Checklist - After you buy

  • Organise your move: You can use a professional removals service which you can find either by word of mouth or by going to the British Association of Removers website. Here you will find firms with minimum standards of conduct and professionalism and you should be covered for any accidental damage.
  • You could get a white-van man to do the work: But they may employ casual labour and you may not have any legal redress if something goes wrong. You could, of course, hire your own van and do the work yourself or with a friend.
  • Sort out any remaining issues at your current address: There will be a few things to cancel – such as gas, electricity, council tax, water, telephone, broadband, satellite TV. It’s best to do this as soon as possible, so when you move into your new home you are ready to use these services straightaway. If you want to end a service, and are not just going to switch over, then do it well in advance as there may be a notice period. And don't forget to get your final bill! Also, sort out new accounts for your services at your new address. Plan ahead and you can get these activated from day one. All of these items may require you to get a credit check, so it’s a good idea to find out your Experian Credit Score beforehand.
  • Electoral Register: This is vital to ensure you are eligible to vote and will also help keep your credit report healthy. You can do this online – just visit
  • Change of address: Think of all the people and organisations who need to know your new address. Your employer, TV Licensing, the DVLA for your driving licence, the HMRC and your bank, for example. For those you forget, then contact the Royal Mail to organise a forwarding service which will re-direct your mail to your new address for up to 12 months. You don't want bank statements or wage slips to go astray as that is a serious fraud risk.

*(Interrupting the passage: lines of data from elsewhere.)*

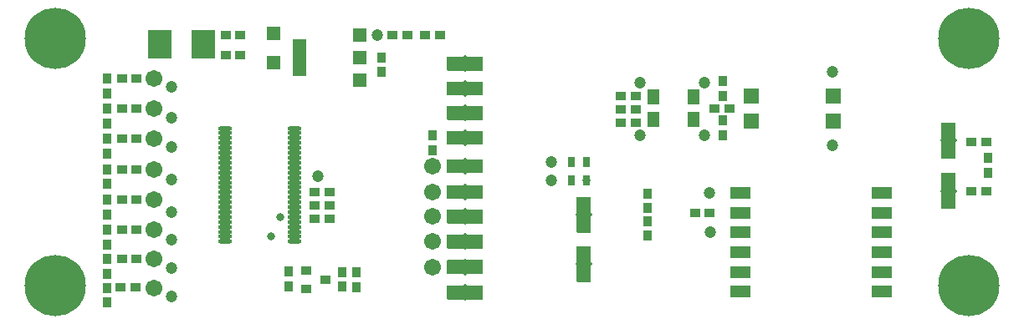
<source format=gts>
G04*
G04 #@! TF.GenerationSoftware,Altium Limited,Altium Designer,19.0.14 (431)*
G04*
G04 Layer_Color=8388736*
%FSLAX25Y25*%
%MOIN*%
G70*
G01*
G75*
%ADD18C,0.04737*%
G04:AMPARAMS|DCode=19|XSize=31.5mil|YSize=55.12mil|CornerRadius=3.15mil|HoleSize=0mil|Usage=FLASHONLY|Rotation=90.000|XOffset=0mil|YOffset=0mil|HoleType=Round|Shape=RoundedRectangle|*
%AMROUNDEDRECTD19*
21,1,0.03150,0.04882,0,0,90.0*
21,1,0.02520,0.05512,0,0,90.0*
1,1,0.00630,0.02441,0.01260*
1,1,0.00630,0.02441,-0.01260*
1,1,0.00630,-0.02441,-0.01260*
1,1,0.00630,-0.02441,0.01260*
%
%ADD19ROUNDEDRECTD19*%
G04:AMPARAMS|DCode=20|XSize=51.18mil|YSize=51.18mil|CornerRadius=5.12mil|HoleSize=0mil|Usage=FLASHONLY|Rotation=135.000|XOffset=0mil|YOffset=0mil|HoleType=Round|Shape=RoundedRectangle|*
%AMROUNDEDRECTD20*
21,1,0.05118,0.04095,0,0,135.0*
21,1,0.04095,0.05118,0,0,135.0*
1,1,0.01024,0.00000,0.02895*
1,1,0.01024,0.02895,0.00000*
1,1,0.01024,0.00000,-0.02895*
1,1,0.01024,-0.02895,0.00000*
%
%ADD20ROUNDEDRECTD20*%
%ADD21R,0.08280X0.04816*%
%ADD22R,0.03753X0.03950*%
%ADD23R,0.03950X0.03753*%
G04:AMPARAMS|DCode=24|XSize=31.5mil|YSize=55.12mil|CornerRadius=3.15mil|HoleSize=0mil|Usage=FLASHONLY|Rotation=0.000|XOffset=0mil|YOffset=0mil|HoleType=Round|Shape=RoundedRectangle|*
%AMROUNDEDRECTD24*
21,1,0.03150,0.04882,0,0,0.0*
21,1,0.02520,0.05512,0,0,0.0*
1,1,0.00630,0.01260,-0.02441*
1,1,0.00630,-0.01260,-0.02441*
1,1,0.00630,-0.01260,0.02441*
1,1,0.00630,0.01260,0.02441*
%
%ADD24ROUNDEDRECTD24*%
G04:AMPARAMS|DCode=25|XSize=51.18mil|YSize=51.18mil|CornerRadius=5.12mil|HoleSize=0mil|Usage=FLASHONLY|Rotation=45.000|XOffset=0mil|YOffset=0mil|HoleType=Round|Shape=RoundedRectangle|*
%AMROUNDEDRECTD25*
21,1,0.05118,0.04095,0,0,45.0*
21,1,0.04095,0.05118,0,0,45.0*
1,1,0.01024,0.02895,0.00000*
1,1,0.01024,0.00000,-0.02895*
1,1,0.01024,-0.02895,0.00000*
1,1,0.01024,0.00000,0.02895*
%
%ADD25ROUNDEDRECTD25*%
%ADD26R,0.06312X0.06312*%
%ADD27R,0.02769X0.04343*%
%ADD28R,0.05131X0.06115*%
%ADD29O,0.05721X0.01784*%
%ADD30R,0.09300X0.11599*%
%ADD31R,0.05524X0.05524*%
%ADD32R,0.04343X0.03556*%
%ADD33R,0.05524X0.14973*%
%ADD34R,0.05524X0.05524*%
%ADD35C,0.06706*%
%ADD36C,0.03162*%
%ADD37C,0.24422*%
G36*
X224409Y139764D02*
X210236D01*
Y145276D01*
X224409D01*
Y139764D01*
D02*
G37*
G36*
Y129921D02*
X210236D01*
Y135433D01*
X224409D01*
Y129921D01*
D02*
G37*
G36*
Y120079D02*
X210236D01*
Y125591D01*
X224409D01*
Y120079D01*
D02*
G37*
G36*
Y110236D02*
X210236D01*
Y115748D01*
X224409D01*
Y110236D01*
D02*
G37*
G36*
X412598Y104724D02*
X407087D01*
Y118898D01*
X412598D01*
Y104724D01*
D02*
G37*
G36*
X224409Y98819D02*
X210236D01*
Y104331D01*
X224409D01*
Y98819D01*
D02*
G37*
G36*
Y88583D02*
X210236D01*
Y94095D01*
X224409D01*
Y88583D01*
D02*
G37*
G36*
X412598Y84646D02*
X407087D01*
Y98819D01*
X412598D01*
Y84646D01*
D02*
G37*
G36*
X224409Y78740D02*
X210236D01*
Y84252D01*
X224409D01*
Y78740D01*
D02*
G37*
G36*
X267323Y75197D02*
X261811D01*
Y89370D01*
X267323D01*
Y75197D01*
D02*
G37*
G36*
X224409Y68764D02*
X210236D01*
Y74276D01*
X224409D01*
Y68764D01*
D02*
G37*
G36*
Y58661D02*
X210236D01*
Y64173D01*
X224409D01*
Y58661D01*
D02*
G37*
G36*
X267323Y55512D02*
X261811D01*
Y69685D01*
X267323D01*
Y55512D01*
D02*
G37*
G36*
X224409Y48425D02*
X210236D01*
Y53937D01*
X224409D01*
Y48425D01*
D02*
G37*
D18*
X363779Y109843D02*
D03*
Y139370D02*
D03*
X314961Y75197D02*
D03*
X314567Y90945D02*
D03*
X287008Y113870D02*
D03*
Y135039D02*
D03*
X100402Y133268D02*
D03*
X100394Y121112D02*
D03*
Y109449D02*
D03*
Y96457D02*
D03*
X100402Y83465D02*
D03*
X100394Y72441D02*
D03*
Y61024D02*
D03*
Y49606D02*
D03*
X182283Y153937D02*
D03*
X158661Y97638D02*
D03*
X251575Y103445D02*
D03*
X312598Y113870D02*
D03*
Y135039D02*
D03*
X251575Y96063D02*
D03*
D19*
X264567Y87795D02*
D03*
Y76772D02*
D03*
Y68110D02*
D03*
Y57087D02*
D03*
X409842Y117323D02*
D03*
Y106299D02*
D03*
Y97244D02*
D03*
Y86221D02*
D03*
D20*
X264567Y82284D02*
D03*
Y62598D02*
D03*
X409842Y111811D02*
D03*
Y91732D02*
D03*
D21*
X383465Y51585D02*
D03*
Y59459D02*
D03*
Y67333D02*
D03*
Y75207D02*
D03*
Y83081D02*
D03*
Y90955D02*
D03*
X327165Y51585D02*
D03*
Y59459D02*
D03*
Y67333D02*
D03*
Y75207D02*
D03*
Y83081D02*
D03*
Y90955D02*
D03*
D22*
X290158Y79724D02*
D03*
Y73819D02*
D03*
Y84842D02*
D03*
Y90748D02*
D03*
X425591Y99016D02*
D03*
Y104921D02*
D03*
X183858Y145079D02*
D03*
Y139173D02*
D03*
X174016Y53347D02*
D03*
Y59252D02*
D03*
X320079Y113976D02*
D03*
Y119882D02*
D03*
Y135630D02*
D03*
Y129724D02*
D03*
X204331Y113976D02*
D03*
Y108071D02*
D03*
X74516Y130705D02*
D03*
Y136610D02*
D03*
Y118658D02*
D03*
Y124563D02*
D03*
Y106705D02*
D03*
Y112610D02*
D03*
X168504Y59449D02*
D03*
Y53543D02*
D03*
X74516Y94532D02*
D03*
Y100437D02*
D03*
X146850Y59646D02*
D03*
Y53740D02*
D03*
X74516Y82252D02*
D03*
Y88157D02*
D03*
Y70252D02*
D03*
Y76157D02*
D03*
Y58705D02*
D03*
Y64610D02*
D03*
Y47205D02*
D03*
Y53110D02*
D03*
D23*
X308858Y83071D02*
D03*
X314764D02*
D03*
X425000Y111417D02*
D03*
X419095D02*
D03*
X425000Y91732D02*
D03*
X419095D02*
D03*
X194291Y153937D02*
D03*
X188386D02*
D03*
X285236Y118898D02*
D03*
X279331D02*
D03*
Y124409D02*
D03*
X285236D02*
D03*
Y129528D02*
D03*
X279331D02*
D03*
X322638Y124803D02*
D03*
X316732D02*
D03*
X80563Y136658D02*
D03*
X86468D02*
D03*
X80563Y124563D02*
D03*
X86468D02*
D03*
X80563Y112657D02*
D03*
X86468D02*
D03*
X121850Y153937D02*
D03*
X127756D02*
D03*
X121850Y146063D02*
D03*
X127756D02*
D03*
X80563Y100437D02*
D03*
X86468D02*
D03*
X80563Y88157D02*
D03*
X86468D02*
D03*
X201378Y153937D02*
D03*
X207283D02*
D03*
X80563Y76157D02*
D03*
X86468D02*
D03*
X80563Y64657D02*
D03*
X86468D02*
D03*
X80063Y53158D02*
D03*
X85969D02*
D03*
X157283Y91388D02*
D03*
X163189D02*
D03*
X157283Y80709D02*
D03*
X163189D02*
D03*
X157283Y85827D02*
D03*
X163189D02*
D03*
D24*
X222835Y61417D02*
D03*
X211811D02*
D03*
X222835Y51181D02*
D03*
X211811D02*
D03*
X222835Y81496D02*
D03*
X211811D02*
D03*
X222835Y71520D02*
D03*
X211811D02*
D03*
X222835Y91339D02*
D03*
X211811D02*
D03*
X222835Y101575D02*
D03*
X211811D02*
D03*
Y142520D02*
D03*
X222835D02*
D03*
X211811Y132677D02*
D03*
X222835D02*
D03*
X211811Y122835D02*
D03*
X222835D02*
D03*
X211811Y112992D02*
D03*
X222835D02*
D03*
D25*
X217323Y61417D02*
D03*
Y51181D02*
D03*
Y81496D02*
D03*
Y71520D02*
D03*
Y91339D02*
D03*
Y101575D02*
D03*
Y142520D02*
D03*
Y132677D02*
D03*
Y122835D02*
D03*
Y112992D02*
D03*
D26*
X331398Y129803D02*
D03*
Y119803D02*
D03*
X363878Y129803D02*
D03*
Y119803D02*
D03*
D27*
X259646Y103396D02*
D03*
X265551D02*
D03*
X259646Y96063D02*
D03*
X265551D02*
D03*
D28*
X292323Y120374D02*
D03*
X308465D02*
D03*
Y129232D02*
D03*
X292323D02*
D03*
D29*
X121736Y116795D02*
D03*
Y114827D02*
D03*
Y112858D02*
D03*
Y110890D02*
D03*
Y108921D02*
D03*
Y106953D02*
D03*
Y104984D02*
D03*
Y103016D02*
D03*
Y101047D02*
D03*
Y99079D02*
D03*
Y97110D02*
D03*
Y95142D02*
D03*
Y93173D02*
D03*
Y91205D02*
D03*
Y89236D02*
D03*
Y87268D02*
D03*
Y85299D02*
D03*
Y83331D02*
D03*
Y81362D02*
D03*
Y79394D02*
D03*
Y77425D02*
D03*
Y75457D02*
D03*
Y73488D02*
D03*
Y71520D02*
D03*
X149295Y116795D02*
D03*
Y114827D02*
D03*
Y112858D02*
D03*
Y110890D02*
D03*
Y108921D02*
D03*
Y106953D02*
D03*
Y104984D02*
D03*
Y103016D02*
D03*
Y101047D02*
D03*
Y99079D02*
D03*
Y97110D02*
D03*
Y95142D02*
D03*
Y93173D02*
D03*
Y91205D02*
D03*
Y89236D02*
D03*
Y87268D02*
D03*
Y85299D02*
D03*
Y83331D02*
D03*
Y81362D02*
D03*
Y79394D02*
D03*
Y77425D02*
D03*
Y75457D02*
D03*
Y73488D02*
D03*
Y71520D02*
D03*
D30*
X113031Y150394D02*
D03*
X95630D02*
D03*
D31*
X140945Y154724D02*
D03*
Y142913D02*
D03*
D32*
X153937Y60039D02*
D03*
Y52559D02*
D03*
X161811Y56299D02*
D03*
D33*
X151378Y144882D02*
D03*
D34*
X175394Y153937D02*
D03*
Y144882D02*
D03*
Y135827D02*
D03*
D35*
X93307Y112657D02*
D03*
Y64567D02*
D03*
Y88157D02*
D03*
Y76157D02*
D03*
Y53110D02*
D03*
Y136658D02*
D03*
Y100437D02*
D03*
Y124563D02*
D03*
X204331Y61417D02*
D03*
Y71653D02*
D03*
Y81496D02*
D03*
Y91339D02*
D03*
Y101575D02*
D03*
D36*
X265551Y96063D02*
D03*
X157283Y91388D02*
D03*
X174016Y53347D02*
D03*
X153937Y52559D02*
D03*
X146850Y53740D02*
D03*
X140157Y73488D02*
D03*
X143626Y81362D02*
D03*
X163386Y80709D02*
D03*
Y91339D02*
D03*
Y85827D02*
D03*
D37*
X418110Y152756D02*
D03*
Y53937D02*
D03*
X53937Y152756D02*
D03*
Y53937D02*
D03*
M02*

</source>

How your credit score really affects your mortgage

A mortgage is probably the biggest financial commitment you’re ever going to make, and there are many different types of mortgage out there – from fixed-rate and variable rate to repayment and interest-only.

One of your biggest concerns could be the amount that you pay each month. This will depend on a number of things – the type of mortgage you go for, the amount that you borrow, but most importantly, the interest rate on the mortgage. So it’s important to make sure that you find the best deal for you.

When you apply for a mortgage, your lender –the bank or building society – will use the information on your application form, along with the information in your credit report, to give you a credit score. By checking your Experian Credit Score you’ll get a good indication of how successful your mortgage application might be. Your credit report includes details about whether you’ve kept up to date with payments on loans and credit cards, and the total level of credit that you already have. The credit score the lender gives you tells them whether to accept you as a customer or not – the higher your credit score, the better your chances are of getting your mortgage.

And that’s not all, the better your credit score, the better the deal you might get with a lender. If you have a high credit score, you’re generally seen as a lower risk. This means that you may be able to get a mortgage with a lower interest rate, or one that has a discount rate. So a better credit score means that you could end up paying less every month.

It can pay for you to use a mortgage broker or adviser as they have an in-depth understanding of the mortgages that lenders are giving out, and who they’re giving them to. If you get your credit report and show it to a broker, they may well be able to point you in the direction of the best deal - which could give you a better chance of being accepted. And there’s plenty you can do to improve your credit score, such as making sure payments on credit cards and loans are all up to date, and bringing balances down. This gives you an even better chance of getting the best mortgage available.